A few months ago I came across a research article titled The Mundanity of Excellence: An Ethnographic Report on Stratification and Olympic Swimmers, by Dr. Daniel F. Chambliss. If I would have came across this article two years ago, I probably would have focused my dissertation research on something along these lines, with a emphasis on throwers in track & field.
A couple of weeks ago, on my way back from an early childhood education meeting in Albany, I contacted Dr. Chambliss to see if I could meet with him on my way back to Rochester. To my delight, he agreed to give me an hour of his time. Dr. Chambliss is a distinguished professor of Sociology at Hamilton College, located in Clinton, NY. It is about a two hour drive from Rochester.
I was more nervous than anything when we met. It was my first time speaking to someone who had such an interest in Olympic athletes as I do. In 1988, Dr. Chambliss published a book titled Champions: The Making of Olympic Swimmers. If you have not read this book, and are interested in Olympic level performance, you need to. A link to purchase his book can be found here www.amazon.com/gp/offer-listing/0688076181/ref=tmm_hrd_used_olp_sr?ie=UTF8&condition=used&qid=1488309791&sr=8-15
One of the first questions I asked Dr. Chambliss was about how he got the idea to research Olympic swimmers. He told me he was a local club swimming coach in Clinton, and was recently hired by Hamilton College. As is with most colleges/universities, professors are required to have a certain amount of publications within a certain amount of years before being granted tenure. He spoke to his then dean and inquired about learning more about the development of Olympic Swimmers. At the suggestion of his dean, rather than write the Mission Viejo Nadadores Swim Club a letter asking about the research opportunity, his dean told him to, "just show up." And off he went.
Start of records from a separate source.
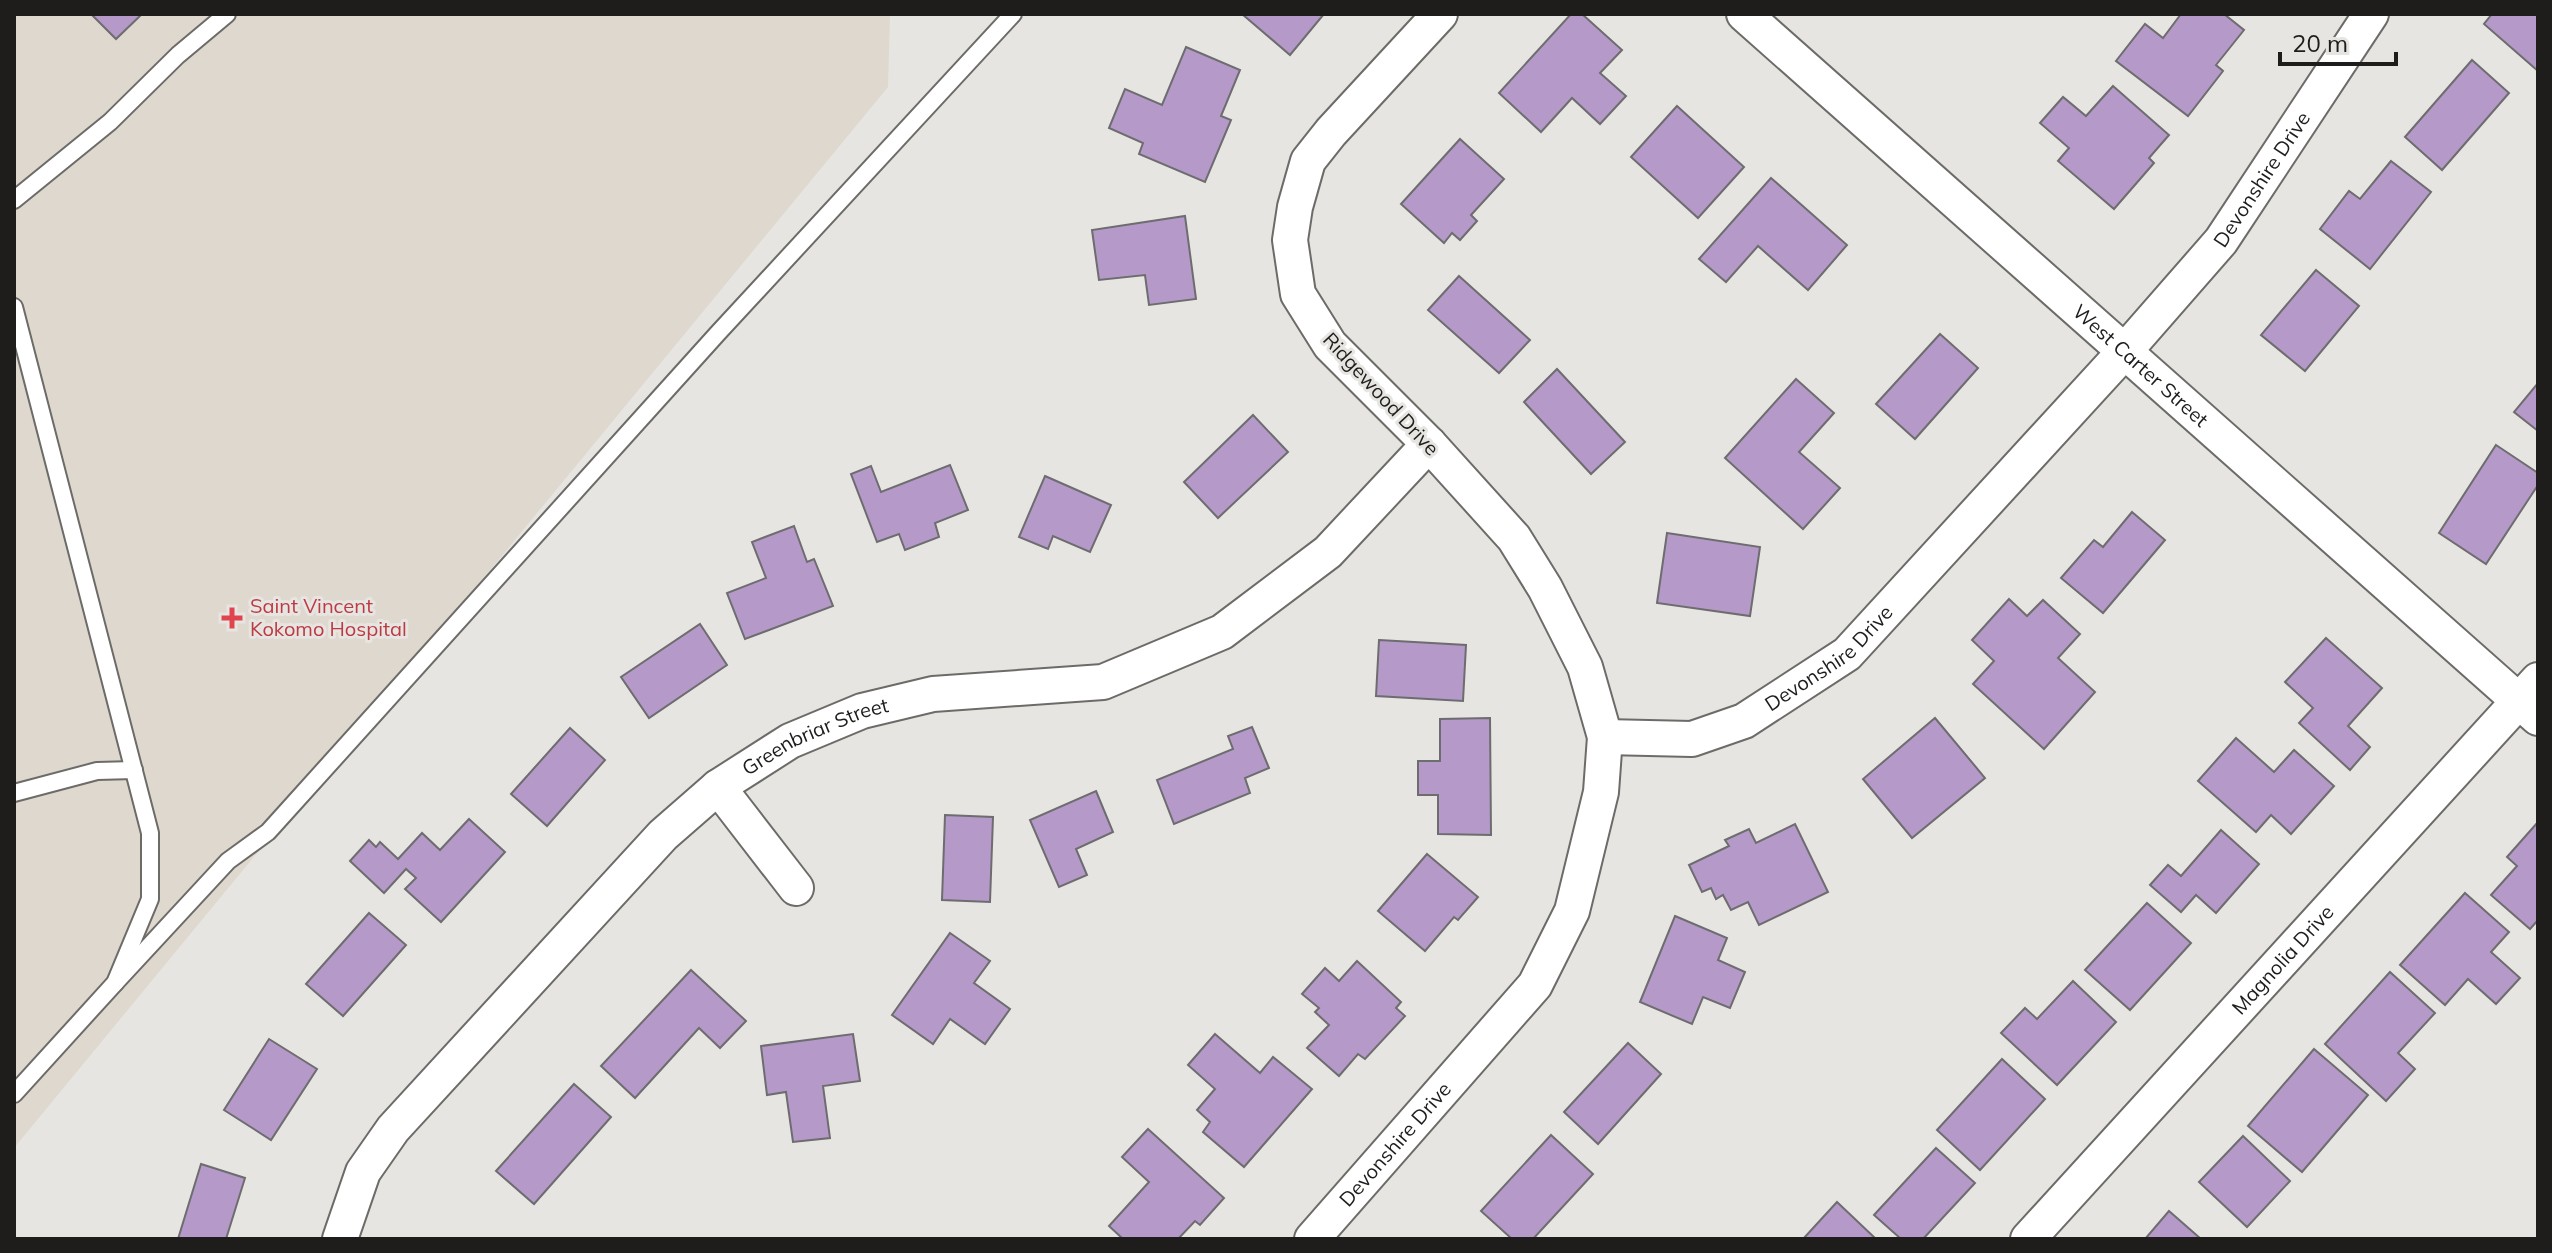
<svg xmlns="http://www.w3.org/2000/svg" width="2552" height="1253" font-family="Mulish,sans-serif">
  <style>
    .built { fill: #ded8ce }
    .building { fill: #b59ac9; stroke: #6d6c6f; stroke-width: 2 }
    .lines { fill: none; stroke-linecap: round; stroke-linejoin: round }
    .service-casing { stroke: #6d6b68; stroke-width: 20 }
    .minor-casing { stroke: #6d6b68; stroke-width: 38 }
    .service { stroke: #fff; stroke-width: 16 }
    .minor { stroke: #fff; stroke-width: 34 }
    .health-dot { fill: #e0444e; stroke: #e7e5e1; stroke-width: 3 }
    .labels { text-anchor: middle; stroke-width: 6; stroke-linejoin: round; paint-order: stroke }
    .street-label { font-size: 20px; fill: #1e1d1c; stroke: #e7e5e1 }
    .health-label { font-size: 20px; fill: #be3a42; stroke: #e7e5e1; text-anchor: start }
  </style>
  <rect width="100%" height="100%" fill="#e7e5e1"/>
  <path class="built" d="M14 14H890L888 87 14 1148Z"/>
  <g class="building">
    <path d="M91 14H142L116 39Z"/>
    <path d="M1242 14H1324L1290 55Z"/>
    <path d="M1571 14H1582L1622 50 1600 73 1626 96 1600 124 1572 98 1541 132 1499 93Z"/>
    <path d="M2181 14H2224L2244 30 2216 65 2223 71 2188 116 2116 61 2145 24 2163 38Z"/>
    <path d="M2492 14H2538V71L2484 24Z"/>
    <path d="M1186 47 1240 70 1221 116 1231 120 1205 182 1139 154 1143 143 1109 128 1125 89 1162 105Z"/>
    <path d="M2472 60 2509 93 2442 170 2405 137Z"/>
    <path d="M2113 86 2169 135 2149 158 2154 163 2114 209 2058 161 2069 148 2040 123 2063 97 2086 116Z"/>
    <path d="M1677 106 1744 167 1698 218 1631 157Z"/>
    <path d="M1460 139 1504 179 1471 215 1477 221 1460 240 1452 233 1444 243 1401 204Z"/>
    <path d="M2391 161 2431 192 2370 269 2320 229 2349 191 2360 199Z"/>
    <path d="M1771 178 1847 245 1808 290 1758 246 1726 282 1699 259Z"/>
    <path d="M1185 216 1196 299 1149 305 1145 275 1099 280 1092 230Z"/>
    <path d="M2316 270 2359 306 2305 371 2261 335Z"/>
    <path d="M1459 276 1530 340 1499 373 1428 310Z"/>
    <path d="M1940 334 1978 368 1915 439 1876 404Z"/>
    <path d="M1557 369 1625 442 1591 474 1524 402Z"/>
    <path d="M1796 379 1834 413 1799 452 1840 488 1803 529 1725 458Z"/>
    <path d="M2538 383V431L2514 412Z"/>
    <path d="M1253 415 1288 452 1218 518 1184 482Z"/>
    <path d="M2496 445 2538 473V485L2486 564 2439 533Z"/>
    <path d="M950 465 968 510 935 523 939 537 905 550 899 534 877 542 851 474 871 466 881 492Z"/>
    <path d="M1045 476 1111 505 1090 552 1053 536 1048 549 1019 537Z"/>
    <path d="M2132 512 2165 540 2103 613 2061 578 2094 540 2103 547Z"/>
    <path d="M794 526 807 562 814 559 833 606 745 639 727 593 766 578 752 542Z"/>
    <path d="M1667 533 1760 547 1750 616 1657 603Z"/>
    <path d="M2009 599 2027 616 2043 600 2080 634 2058 658 2095 692 2044 749 1973 684 1994 661 1972 640Z"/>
    <path d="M700 624 727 665 649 718 621 677Z"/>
    <path d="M2326 638 2382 688 2348 726 2370 747 2350 770 2299 723 2313 708 2285 682Z"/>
    <path d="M1379 640 1466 645 1463 701 1376 696Z"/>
    <path d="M1490 718 1491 835 1438 834V795H1418V761H1440V719Z"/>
    <path d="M1935 718 1985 778 1912 838 1863 779Z"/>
    <path d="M1252 727 1269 768 1245 778 1250 793 1174 824 1157 780 1233 749 1228 736Z"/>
    <path d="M570 728 605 760 547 826 511 794Z"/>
    <path d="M2236 738 2274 772 2294 750 2334 786 2291 834 2271 815 2256 832 2198 781Z"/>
    <path d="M1096 791 1113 832 1076 849 1087 875 1059 887 1030 820Z"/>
    <path d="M945 815 993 817 990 902 942 900Z"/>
    <path d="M469 819 505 852 441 922 405 889 416 878 406 869 384 893 350 861 369 840 376 847 380 842 398 859 422 833 440 850Z"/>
    <path d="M2538 822V920L2530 929 2491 895 2517 866 2507 857Z"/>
    <path d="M1795 824 1828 892 1759 925 1748 902 1731 910 1723 895 1716 899 1711 888 1702 892 1689 865 1729 846 1725 840 1749 829 1756 843Z"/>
    <path d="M2221 830 2259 864 2216 913 2196 895 2181 912 2150 885 2168 865 2181 876Z"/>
    <path d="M1427 854 1478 897 1458 920 1454 917 1425 951 1378 911Z"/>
    <path d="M2465 893 2509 932 2491 952 2520 978 2496 1004 2468 979 2445 1005 2400 965Z"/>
    <path d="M2147 903 2191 943 2130 1010 2085 970Z"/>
    <path d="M369 913 406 945 343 1016 306 984Z"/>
    <path d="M1675 916 1727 938 1718 960 1745 972 1730 1008 1703 997 1692 1024 1640 1002Z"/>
    <path d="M950 933 990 961 974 983 1010 1009 985 1044 950 1019 933 1044 892 1015Z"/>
    <path d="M1357 961 1401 1002 1396 1008 1405 1016 1365 1059 1358 1054 1339 1076 1307 1048 1329 1025 1315 1012 1319 1008 1302 994 1325 968 1339 981Z"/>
    <path d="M691 970 746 1021 720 1048 699 1028 635 1098 601 1066Z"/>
    <path d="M2390 972 2435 1013 2398 1053 2415 1069 2386 1101 2325 1044Z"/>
    <path d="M2073 981 2116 1022 2057 1085 2001 1033 2025 1008 2037 1019Z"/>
    <path d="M853 1034 860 1081 823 1086 830 1138 793 1142 786 1092 767 1095 761 1046Z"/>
    <path d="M1215 1034 1260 1073 1273 1057 1312 1089 1244 1167 1203 1132 1210 1122 1197 1110 1215 1089 1188 1065Z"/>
    <path d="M269 1039 317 1069 271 1140 224 1110Z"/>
    <path d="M1628 1043 1661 1074 1598 1144 1564 1112Z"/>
    <path d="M2314 1049 2368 1095 2302 1172 2248 1126Z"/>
    <path d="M2002 1059 2045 1099 1980 1170 1937 1130Z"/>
    <path d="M574 1084 611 1117 534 1204 496 1171Z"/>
    <path d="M1148 1129 1224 1198 1200 1225 1195 1221 1178 1239H1123L1109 1226 1149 1182 1122 1157Z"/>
    <path d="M1551 1135 1593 1174 1533 1239H1512L1481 1211Z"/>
    <path d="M2243 1136 2290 1181 2247 1227 2199 1182Z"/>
    <path d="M1936 1148 1975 1183 1923 1239H1901L1874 1215Z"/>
    <path d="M201 1164 245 1178 226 1239H178Z"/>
    <path d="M1837 1202 1876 1239H1803Z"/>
    <path d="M2169 1211 2201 1239H2145Z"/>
  </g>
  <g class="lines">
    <g class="service-casing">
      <g id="service">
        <path d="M14 200 110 122 178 55 227 14"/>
        <path d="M14 307 150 833V899L115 983 14 1094"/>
        <path d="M14 793 97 771 134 770"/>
        <path d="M115 983 228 861 268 832 718 333 1013 14"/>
      </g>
    </g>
    <g class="minor-casing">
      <g id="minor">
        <path id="s1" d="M1744 14 2538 718"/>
        <path id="s2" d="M1605 737 1692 739 1744 721 1847 654 2124 352 2221 241 2371 14"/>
        <path d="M718 787 796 888"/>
        <path id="s3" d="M340 1239 363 1172 393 1129 663 835 718 787 790 741 862 711 933 694 1103 682 1222 632 1328 552 1429 444"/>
        <path id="s4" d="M1312 1239 1535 985 1572 911 1601 792 1605 737 1585 667 1545 588 1514 538 1429 444 1330 345 1298 294 1290 240 1295 207 1308 161 1331 132 1440 14"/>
        <path id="s5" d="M2028 1239 2538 680"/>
      </g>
    </g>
    <use href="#service" class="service"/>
    <use href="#minor" class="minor"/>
  </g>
  <path class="health-dot" d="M228 606h8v8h8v8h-8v8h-8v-8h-8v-8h8z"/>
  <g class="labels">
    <g class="street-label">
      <text dy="7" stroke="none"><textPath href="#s2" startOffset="896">Devonshire Drive</textPath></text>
      <text dy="7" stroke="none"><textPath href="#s1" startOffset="530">West Carter Street</textPath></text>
      <text transform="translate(1381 394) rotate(47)" y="7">Ridgewood Drive</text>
      <text dy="7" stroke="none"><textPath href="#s2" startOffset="248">Devonshire Drive</textPath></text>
      <text dy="7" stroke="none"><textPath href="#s3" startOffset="706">Greenbriar Street</textPath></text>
      <text dy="7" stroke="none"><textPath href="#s5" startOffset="378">Magnolia Drive</textPath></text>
      <text dy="7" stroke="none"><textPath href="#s4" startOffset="126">Devonshire Drive</textPath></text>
    </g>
    <g class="health-label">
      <text x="250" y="613">Saint Vincent<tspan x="250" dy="23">Kokomo Hospital</tspan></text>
    </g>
  </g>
  <rect width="2552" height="1253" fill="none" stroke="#1e1d1c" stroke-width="32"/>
  <path d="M2280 52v12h116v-12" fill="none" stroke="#1e1d1c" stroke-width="4"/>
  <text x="2292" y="52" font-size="24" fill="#1e1d1c" stroke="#e7e5e1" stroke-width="6" paint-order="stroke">20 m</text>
</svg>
We also spoke about buy-in and getting the most out of your athletes. Dr. Chambliss shared with me that he and then assistant coach were going to tell their current athletes and families that they would be traveling to a major competition within the next three to six months, and that they would bring anyone on the team that made the qualifying times. At the time they suggested this to their athletes and families, not one of the athletes on the team had hit the qualifying times. Well, in that short amount of time, about eight athletes had indeed qualified. Dr. Chambliss simply told me they raised the expectations of the team by suggesting they would be going to a bigger meet with better competition. His athletes became more enthusiastic about training, and quickly qualified for the major competition.